Successful kidney transplantation implies the transition from a life with the constraints imposed by dialysis to a “new” way of living. As quality of life increases after transplantation, recipients expect that social life returns to “normalcy” again. But this is not the case per se. Life after transplantation also has drawbacks, such as the strict immunosuppressive regimen and its side effects, frequent medical follow-up visits, rejection episodes, infections, and uncertainty and anxiety for potential graft loss.

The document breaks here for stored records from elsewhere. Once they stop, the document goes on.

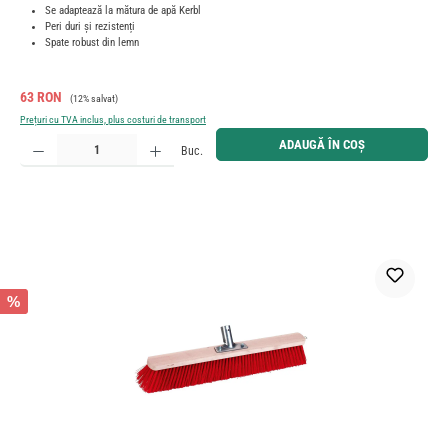
Se adaptează la mătura de apă Kerbl
Peri duri și rezistenți
Spate robust din lemn
Preț de vânzare:
Preț obișnuit:
63 RON
(12% salvat)
Prețuri cu TVA inclus, plus costuri de transport
Cantitate produs: Introduceți cantitatea dorită sau utilizați butoanele pentru a mări sau micșora cant
ADAUGĂ ÎN COȘ
Buc.
%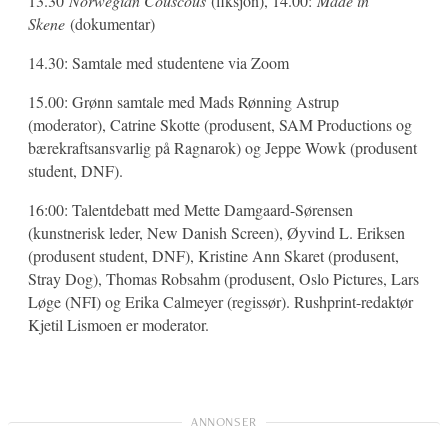
13.30
Norwegian Couscous
(fiksjon), 14.00:
Made in
Skene
(dokumentar)
14.30: Samtale med studentene via Zoom
15.00: Grønn samtale med Mads Rønning Astrup
(moderator), Catrine Skotte (produsent, SAM Productions og
bærekraftsansvarlig på Ragnarok) og Jeppe Wowk (produsent
student, DNF).
16:00: Talentdebatt med Mette Damgaard-Sørensen
(kunstnerisk leder, New Danish Screen), Øyvind L. Eriksen
(produsent student, DNF), Kristine Ann Skaret (produsent,
Stray Dog), Thomas Robsahm (produsent, Oslo Pictures, Lars
Løge (NFI) og Erika Calmeyer (regissør). Rushprint-redaktør
Kjetil Lismoen er moderator.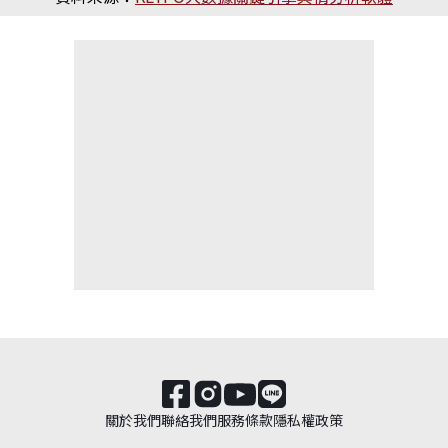
關於我們
聯絡我們
服務條款
隱私權政策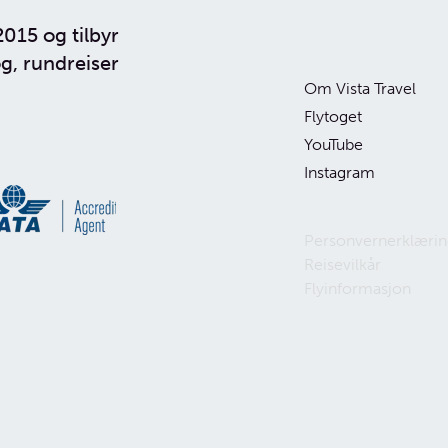
2015 og tilbyr
g, rundreiser
d og Belgia
Om Vista Travel
Flytoget
uise
YouTube
Instagram
Personvernerklærin
Reisevilkår
Flyinformasjon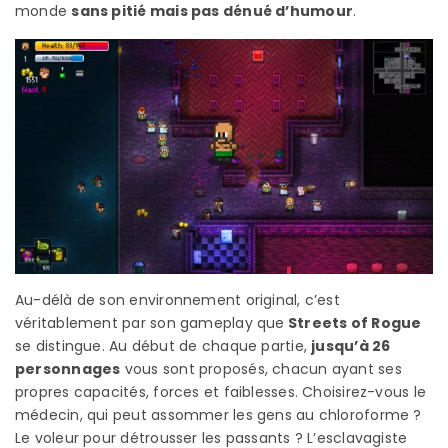
monde
sans pitié mais pas dénué d’humour
.
Au-délà de son environnement original, c’est
véritablement par son gameplay que
Streets of Rogue
se distingue. Au début de chaque partie,
jusqu’à 26
personnages
vous sont proposés, chacun ayant ses
propres capacités, forces et faiblesses. Choisirez-vous le
médecin, qui peut assommer les gens au chloroforme ?
Le voleur pour détrousser les passants ? L’esclavagiste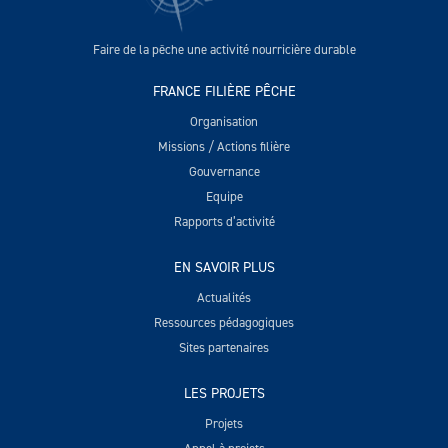
Faire de la pêche une activité nourricière durable
FRANCE FILIÈRE PÊCHE
Organisation
Missions / Actions filière
Gouvernance
Equipe
Rapports d’activité
EN SAVOIR PLUS
Actualités
Ressources pédagogiques
Sites partenaires
LES PROJETS
Projets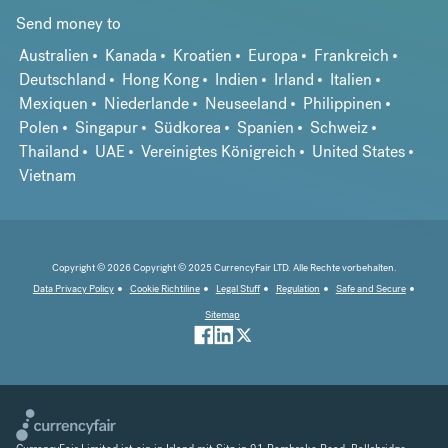
Send money to
Australien
Kanada
Kroatien
Europa
Frankreich
Deutschland
Hong Kong
Indien
Irland
Italien
Mexiquen
Niederlande
Neuseeland
Philippinen
Polen
Singapur
Südkorea
Spanien
Schweiz
Thailand
UAE
Vereinigtes Königreich
United States
Vietnam
Copyright © 2026 Copyright © 2025 CurrencyFair LTD. Alle Rechte vorbehalten.
Data Privacy Policy
Cookie Richtiline
Legal Stuff
Regulation
Safe and Secure
Sitemap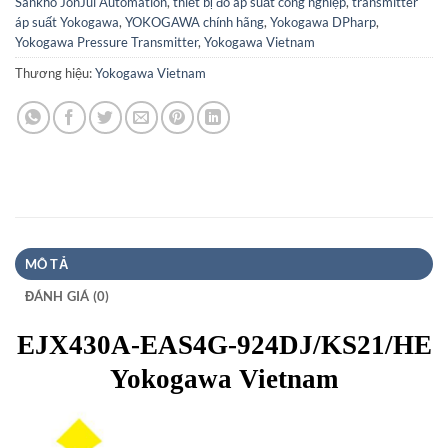
Sankho JonJul Automation
,
thiết bị đo áp suất công nghiệp
,
transmitter
áp suất Yokogawa
,
YOKOGAWA chính hãng
,
Yokogawa DPharp
,
Yokogawa Pressure Transmitter
,
Yokogawa Vietnam
Thương hiệu:
Yokogawa Vietnam
MÔ TẢ
ĐÁNH GIÁ (0)
EJX430A-EAS4G-924DJ/KS21/HE
Yokogawa Vietnam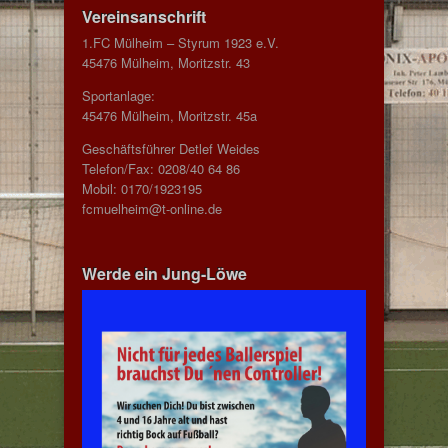
Vereinsanschrift
1.FC Mülheim – Styrum 1923 e.V.
45476 Mülheim, Moritzstr. 43
Sportanlage:
45476 Mülheim, Moritzstr. 45a
Geschäftsführer Detlef Weides
Telefon/Fax: 0208/40 64 86
Mobil: 0170/1923195
fcmuelheim@t-online.de
Werde ein Jung-Löwe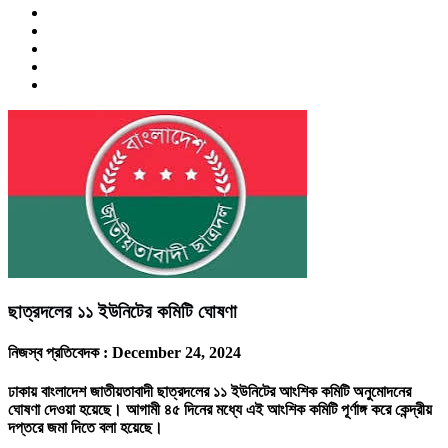
ছাত্রদলের ১১ ইউনিটের কমিটি ঘোষণা
নিজস্ব প্রতিবেদক :
December 24, 2024
ঢাকায় বাংলাদেশ জাতীয়তাবাদী ছাত্রদলের ১১ ইউনিটের আংশিক কমিটি অনুমোদনের
ঘোষণা দেওয়া হয়েছে। আগামী ৪৫ দিনের মধ্যে এই আংশিক কমিটি পূর্ণাঙ্গ করে কেন্দ্রীয়
দপ্তরে জমা দিতে বলা হয়েছে।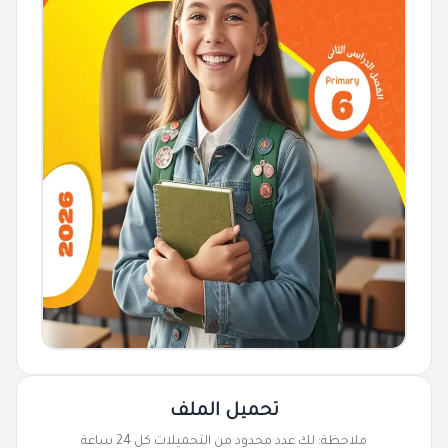
تحميل الملف
ملاحظة: لك عدد محدود من التحميلات كل 24 ساعة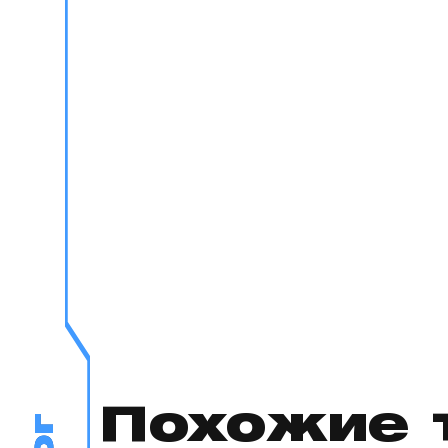
Похожие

In contrast with increased quality of life after kidney transplantation results concerning resumption of social life are less satisfactory. This study showed that transplant recipients participated less in employment and sports compared to the general population. Factors contributing to this impaired social participation are studied here too. Worse social outcome is related to cadaveric donation as compared to living donation, and for patients with cardiovascular disease. Post transplantation return to work is associated with employment status pre transplantation. From rehabilitation perspective, it is desirable to understand the process of social participation after transplantation and the factors associated. If factors appear to be amenable to change, this would offer opportunities for interventions in the rehabilitation process.

Also this project described prospectively changes in social participation in the first year after transplantation, focusing on the period of 3 months to well over 1 year after transplantation. Kidney transplantation enhances social participation of recipients in the first year post transplantation, not only in obligatory activities but in leisure activities as well. Employed recipients returned to work after initial sick leave. However, overall employment rate hardly increased and 47% of employed recipients were also work disabled. Additionally, pre-ESRD level of participation could not be regained and recipients experienced more limitations in fulfilling social roles due to physical health problems, compared with the general population.